| DOCUMENT PASSAGE |
☆ ☆ ☆

Figure 9 On-site signage warning that biosecurity measures are in place (Source: Free Images website https://www.freeimages.com/ photo/ b...

4.1 Biosecurity and hygiene

Biosecurity is one of the best strategies to prevent diseases on farms. At its heart, biosecurity aims to stop the introduction and spread of diseases in animals. Biosecurity is also an essential tool for AMS programmes; animals are less likely to become sick from infectious diseases and less likely to need antimicrobials. Biosecurity has the added benefit of improving animal welfare and productivity.

Biosecurity practices can be broken down into two types of actions.

1. They prevent diseases being introduced from outside of the farm.
2. They reduce infection spread within the farm by adopting cleaning and disinfection processes.

Table 3 lists the three elements of biosecurity on farms.

Hygiene, or sanitation, refers to the cleaning and disinfection of people, equipment, animals and material either entering a farm or kept on the farm. Feeding, handling, administering medical treatments, vehicles and outside visitors are all possible contact points for transmitting diseases and pests. The biggest risk of introducing diseases occurs at the entry and exit points of the farm or buildings where the animals are housed.

☆ ☆ ☆

Collected data entries:

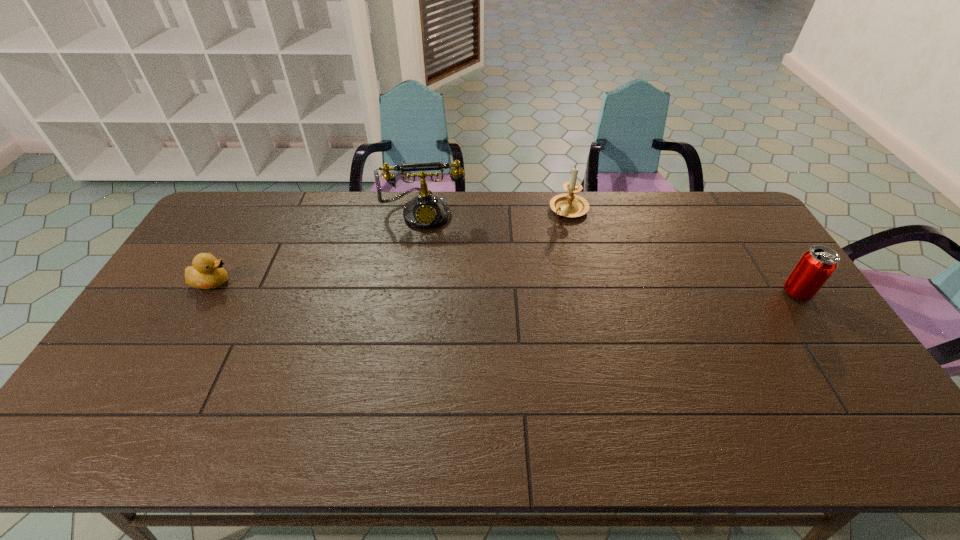
In order to click on vacant space located with a handle on the side of the third object from left to right in this screenshot , I will do `click(539, 241)`.

The width and height of the screenshot is (960, 540). I want to click on vacant space situated 0.210m on the dial of the third object from right to left, so click(x=425, y=273).

In order to click on vacant region located 0.290m on the dial of the third object from right to left in this screenshot , I will do `click(425, 292)`.

You are a GUI agent. You are given a task and a screenshot of the screen. Output one action in this format:
    pyautogui.click(x=<x>, y=<y>)
    Task: Click on the vacant space situated 0.390m on the dial of the third object from right to left
    
    Given the screenshot: What is the action you would take?
    pyautogui.click(x=425, y=318)

Locate an element on the screen. The height and width of the screenshot is (540, 960). candle holder that is positioned at the far edge is located at coordinates (568, 205).

Locate an element on the screen. telephone that is at the far edge is located at coordinates (425, 211).

Find the location of `object at the left edge`. object at the left edge is located at coordinates (207, 272).

I want to click on object located at the right edge, so click(817, 264).

In the image, there is a desktop. Where is `vacant space at the far edge`? vacant space at the far edge is located at coordinates (562, 230).

Locate an element on the screen. vacant region at the left edge of the desktop is located at coordinates (204, 312).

☆ ☆ ☆

What does the passage on farm biosecurity say, word for word, starting at "4.1 Biosecurity and" and ending at "and disinfection processes."? Return that span unchanged.

4.1 Biosecurity and hygiene

Biosecurity is one of the best strategies to prevent diseases on farms. At its heart, biosecurity aims to stop the introduction and spread of diseases in animals. Biosecurity is also an essential tool for AMS programmes; animals are less likely to become sick from infectious diseases and less likely to need antimicrobials. Biosecurity has the added benefit of improving animal welfare and productivity.

Biosecurity practices can be broken down into two types of actions.

1. They prevent diseases being introduced from outside of the farm.
2. They reduce infection spread within the farm by adopting cleaning and disinfection processes.